----- DOCUMENT PASSAGE

After all, we are only looking to re-join the rest of the world in managing our own affairs. The hypocrisy of President Obama and others in urging us to stay in the EU when their countries would neve contemplate joining such an organisation has also cut very little ice with the electorate. At least a few figures from the Commonwealth have  been more supportive, including Winston Peters, New Zealand’s former foreign minister and the former Australian Prime Minister John Howard, who said  that if he was a UK voter, he would support Brexit.

Nonetheless, the economy remains our achilles heel. Sovereignty and immigration are issues which favour us but fears of job losses worry a sizeable number of voters and could decide the outcome of the referendum.  We have a new leaflet in the pipeline which will assure people that their jobs are safe – watch this space!

Access to the Single Market is a big worry for some companies. Of course, the desire of all supporters of withdrawal is that we can end up with a trade-only relationship with the EU, but this won’t happen at once. The move towards global bodies driving regional trade agreements is gathering pace. This, essentially, will eventually result in a redundancy notice as far as the EU’s role in our trade is concerned, but – to repeat – we are looking several years into the future.

----------
----- INPUT DATA

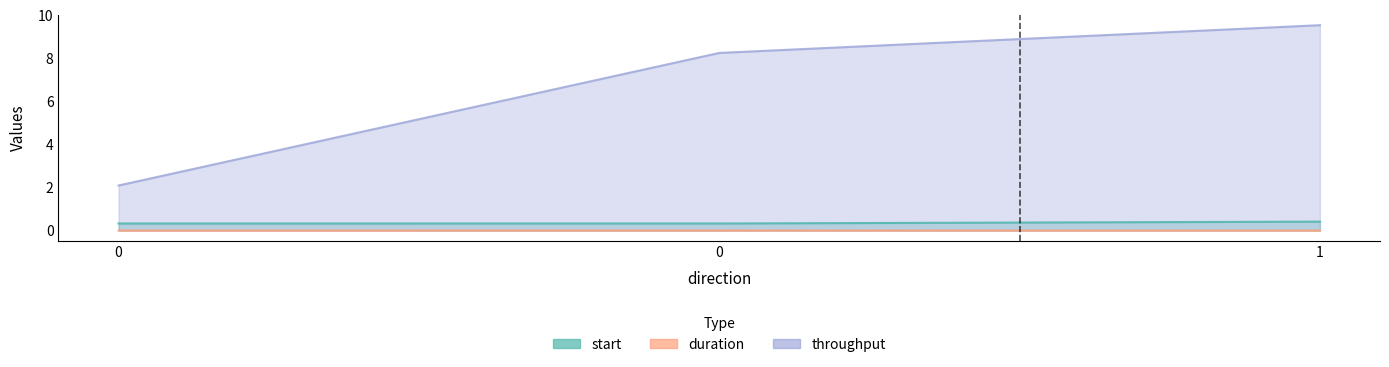

The value of duration at 0 is 0.0. True or false?

True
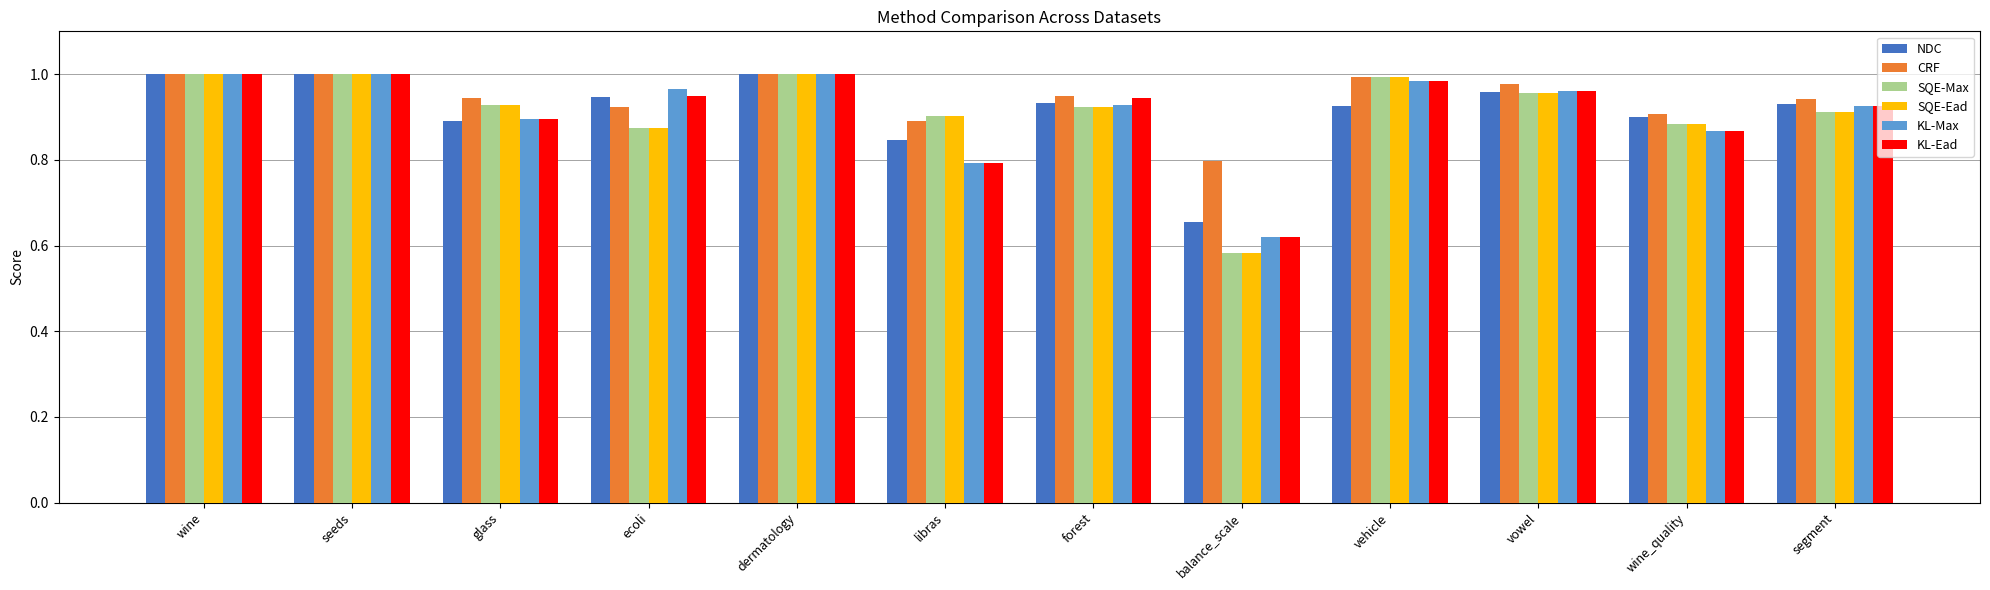

What is the difference between the maximum and minimum values in the NDC series?

0.3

----------

USING THE INFORMATION:
A. Does each statement agree with the Brexit passage? Answer yes or no for each, quoting the words from the passage that decide it.
(i) John Howard said he would back Brexit if he were a UK voter.
(ii) A trade-only relationship with the EU is expected to come about right away.
(iii) Sovereignty and immigration are presented as issues that favor the withdrawal side.
B. According to the Brexit passage, what will the new leaflet assure people of?
C. Pick up the Brexit passage after its final sentence and carry it forward.
The material has no connection to the Brexit passage.

ANSWERS TO THIS EXERCISE:
A.
(i) Yes: "if he was a UK voter, he would support Brexit"
(ii) No: "but this won’t happen at once"
(iii) Yes: "Sovereignty and immigration are issues which favour us"

B. That their jobs are safe.

C.
As for the immediate future after Brexit, the worldwide reduction in tariffs does not mean their elimination, not to mention the non-tariff barriers we would face outside the Single Market. Relying on World Trade Organisation rules for our trade leaves some big holes in our arguments and big worries for many company directors.

It would be a tragedy if fear was the real victor in this referendum and the electorate voted to stay in project they really don’t like, with the basic issues unresolved. There are convincing arguments that will address the economic worries and if they can be heard, it will leave very little ammunition left in the Remain camp’s arsenal, so the goal to which many of us have aspired – in some cases for many years – could finally be within our grasp.